When Lew Schon '82 took a dance class during his sophomore year, he had no idea that he would use
semi-pliés and relevés in his livelihood fifteen years later.

Although Schon loved his dance class, he didn't think about dance again until he began considering orthopedics while finishing his six-year medical program at Albany Medical College.

Today, as an orthopedic surgeon specializing in the ankle and foot-specifically, the dancer's foot-he thinks
about dancing every day.

Schon says he came to his career after spending a day with an orthopedic surgeon. “I had the best time in my medical life,” he says. “It was so enjoyable to pop bones back into place and realign joints. It was so much more tangible than other fields of medicine. It was such a relief that you could find the problem and fix it.”

Browsing through an orthopedic textbook on the foot, he discovered a section on dance. “The foot has been viewed as an unglamorous and unloved body part,” he says. “I found it intriguing that someone would write a two-volume textbook on it.” He found the section on dance even more fascinating, and he was suddenly sure that he wanted to study orthopedic podiatry, specializing in treating dancers.

Schon went on to study with the people who had written the textbook that spurred his interest. Today, “the dance doctor,” as he is sometimes called, practices orthopedics at The Union Memorial Hospital in Baltimore, treating patients while training orthopedic surgeons to become foot and ankle specialists. He does research, has published more than forty articles in journals and textbooks, and twice has received the annual National Foot and Ankle Research Award.

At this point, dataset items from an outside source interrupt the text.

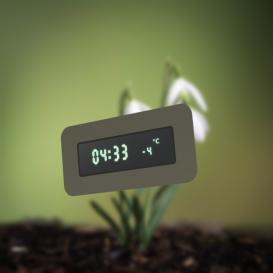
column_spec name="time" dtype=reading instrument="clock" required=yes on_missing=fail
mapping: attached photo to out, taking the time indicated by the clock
4:33
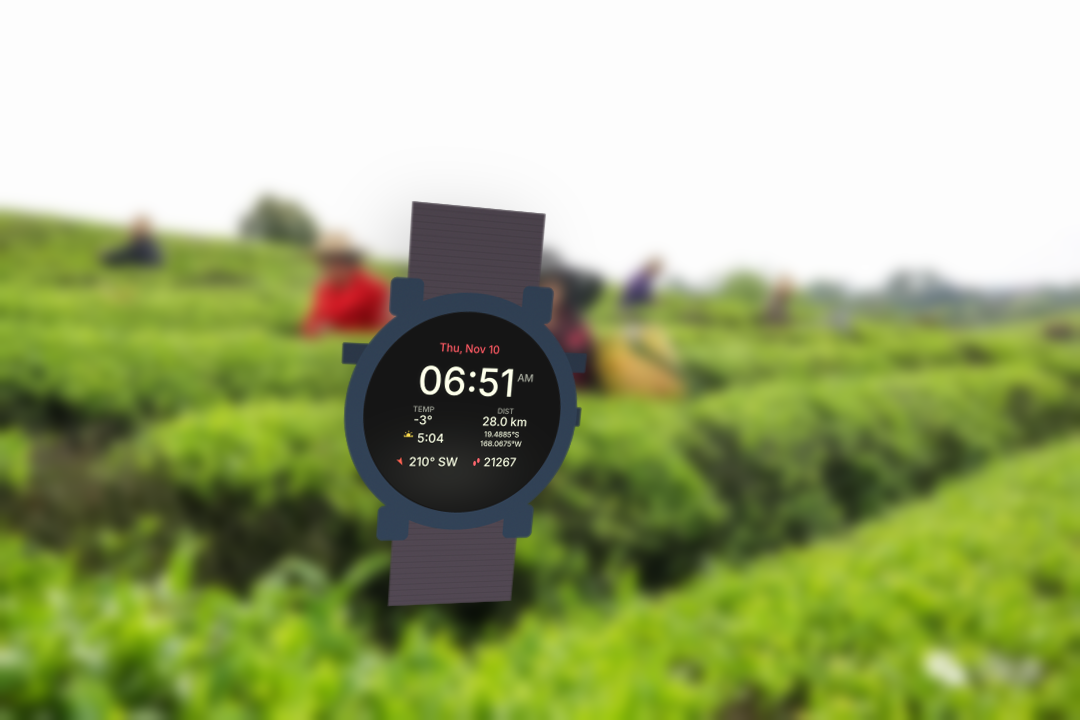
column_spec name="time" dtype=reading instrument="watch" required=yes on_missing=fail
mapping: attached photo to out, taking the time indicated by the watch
6:51
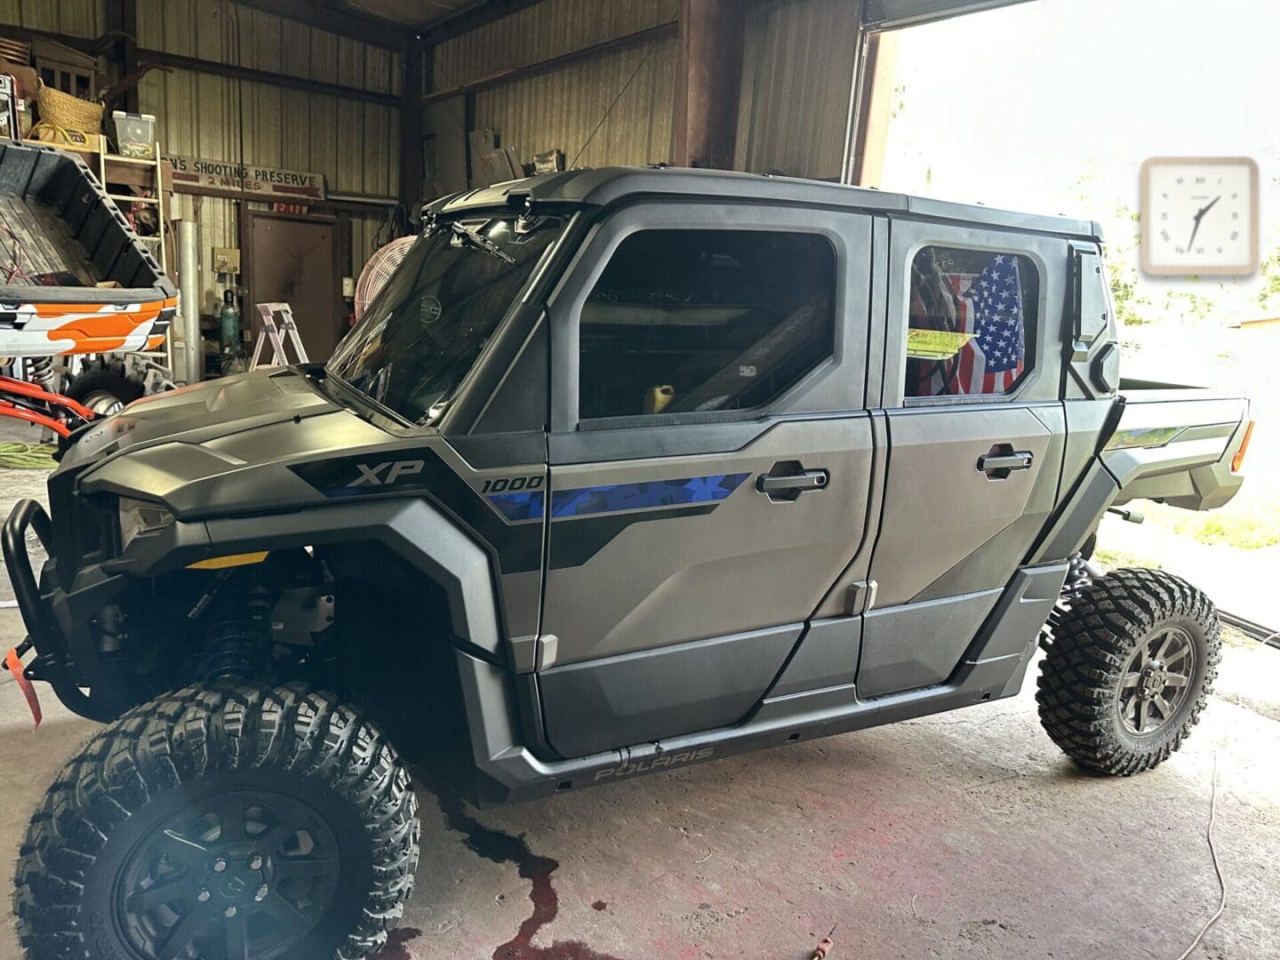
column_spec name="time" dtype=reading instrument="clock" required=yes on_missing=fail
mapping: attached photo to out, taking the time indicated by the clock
1:33
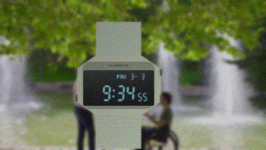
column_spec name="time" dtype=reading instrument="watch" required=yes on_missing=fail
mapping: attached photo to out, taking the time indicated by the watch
9:34
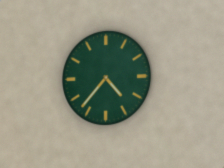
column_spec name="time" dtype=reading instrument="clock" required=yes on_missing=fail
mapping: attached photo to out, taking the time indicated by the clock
4:37
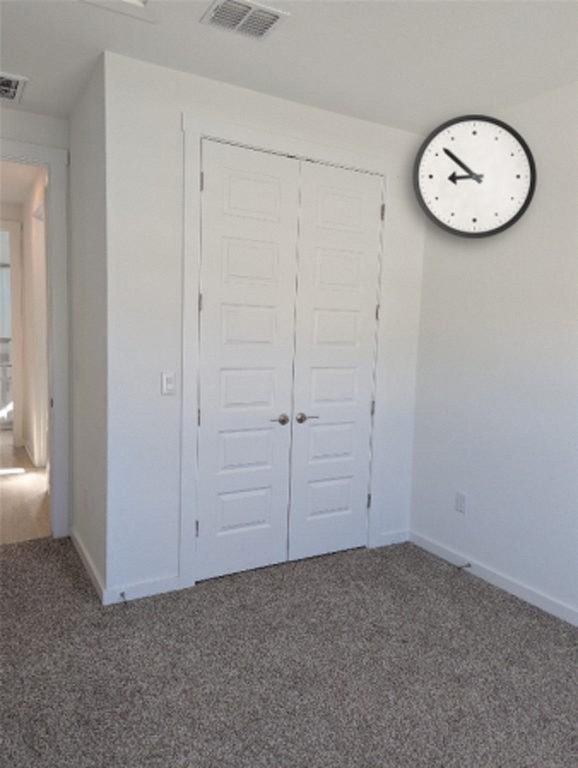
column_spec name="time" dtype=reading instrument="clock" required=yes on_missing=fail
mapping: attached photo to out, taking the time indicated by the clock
8:52
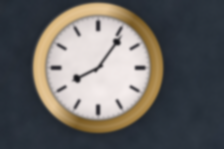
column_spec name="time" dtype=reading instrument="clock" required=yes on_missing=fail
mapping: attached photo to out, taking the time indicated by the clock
8:06
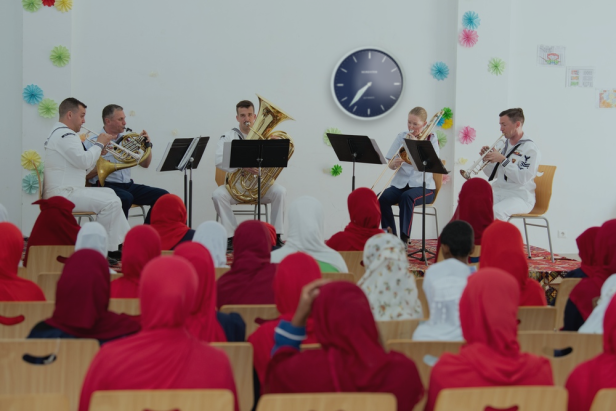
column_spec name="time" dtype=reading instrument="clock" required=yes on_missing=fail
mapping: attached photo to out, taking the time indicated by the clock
7:37
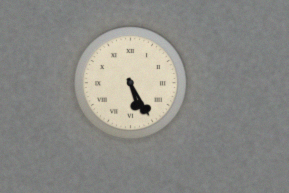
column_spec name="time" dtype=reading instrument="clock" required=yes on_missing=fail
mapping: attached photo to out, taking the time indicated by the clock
5:25
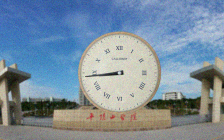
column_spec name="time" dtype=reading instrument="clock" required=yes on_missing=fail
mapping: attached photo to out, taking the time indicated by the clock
8:44
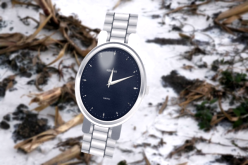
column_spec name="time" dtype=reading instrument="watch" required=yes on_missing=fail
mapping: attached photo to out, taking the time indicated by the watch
12:11
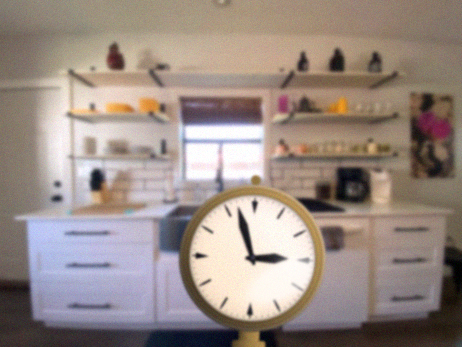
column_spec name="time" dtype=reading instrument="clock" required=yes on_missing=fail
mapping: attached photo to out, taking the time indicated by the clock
2:57
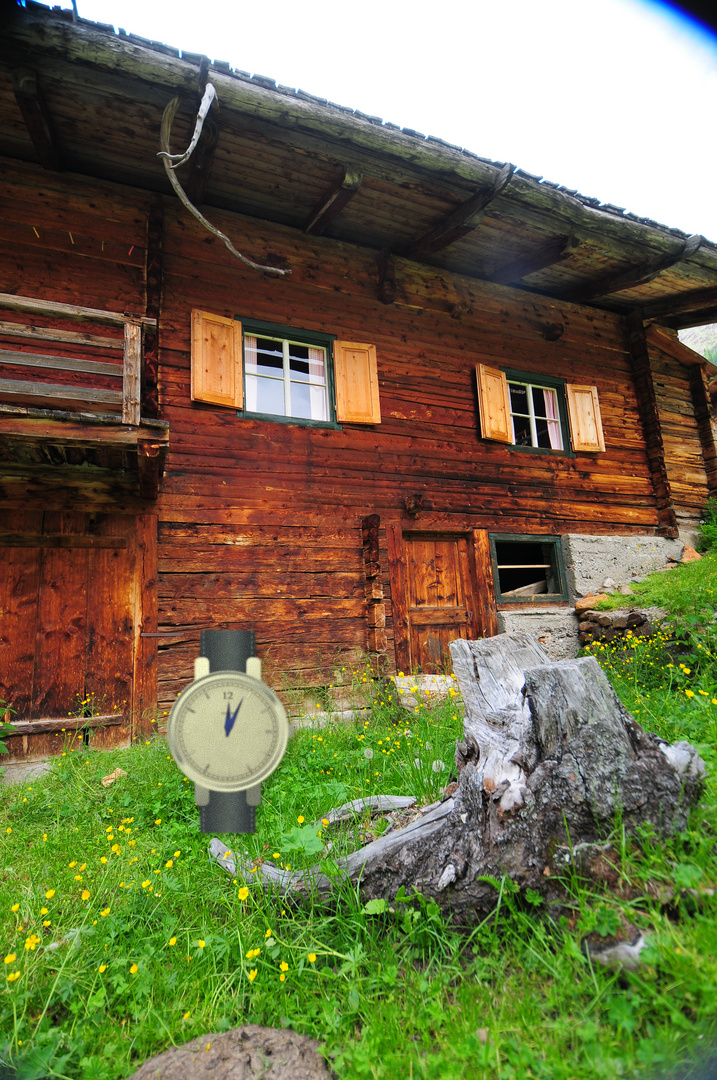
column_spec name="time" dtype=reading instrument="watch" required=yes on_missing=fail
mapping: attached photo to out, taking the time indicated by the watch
12:04
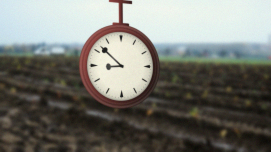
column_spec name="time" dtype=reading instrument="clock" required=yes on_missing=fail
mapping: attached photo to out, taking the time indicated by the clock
8:52
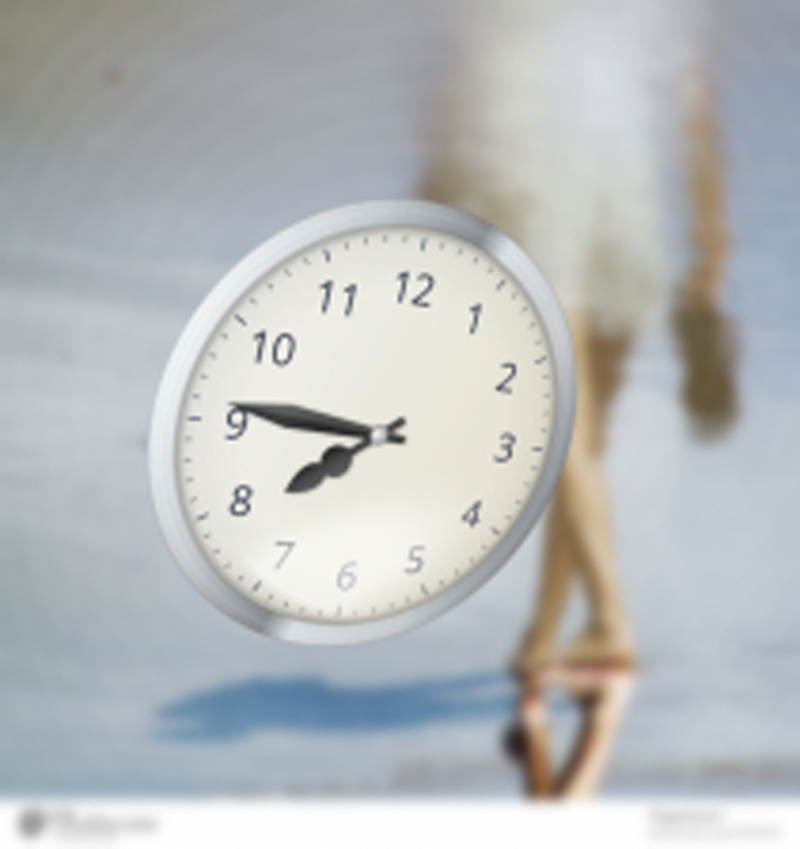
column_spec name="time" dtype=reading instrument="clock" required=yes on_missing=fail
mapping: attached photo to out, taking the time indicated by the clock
7:46
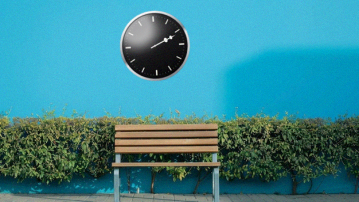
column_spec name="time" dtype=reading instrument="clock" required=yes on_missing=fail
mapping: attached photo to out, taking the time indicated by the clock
2:11
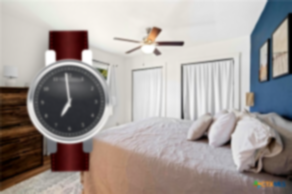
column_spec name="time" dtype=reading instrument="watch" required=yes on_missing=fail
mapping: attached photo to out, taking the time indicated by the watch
6:59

He has served as a consultant to the Maryland Ballet, the Annapolis Ballet, the Alvin Ailey Troupe, and the Washington Ballet as well as to several college and high school groups. He evaluates dancers so that he can identify conditions that might lead to foot problems, relying on a screening program he has developed that uses plies,
relevés, and other dance movements to evaluate muscoskeletal imbalances and alignments.

“The idea behind the screening is not to weed out dancers but to identify problems that might predispose the dancer's injury,” he says. If he can identify those areas, he can work with physical therapists, instructors, and directors to find better ways to compensate for the problem. “The recognition is the first part of it, but the corrective intention is the greatest challenge,” he says.

Schon also is working to increase awareness about the many components of dance medicine. He arranges the annual Dance Medicine Symposium at Goucher College, gathering specialists in several areas to talk about dance, and welcomes a Goucher College premed/dance student into his office as an intern for a dance science concentration major.

Schon has treated more than 800 dancers, including profesional dancers, from ballet dancers to cloggers to belly dancers to ethnic dancers. He has seen about half of them perform but admits that he is almost always watching their lower extremities.

Schon and his wife, Erika, have five sons, ages nine, seven, five, and three-year-old twins.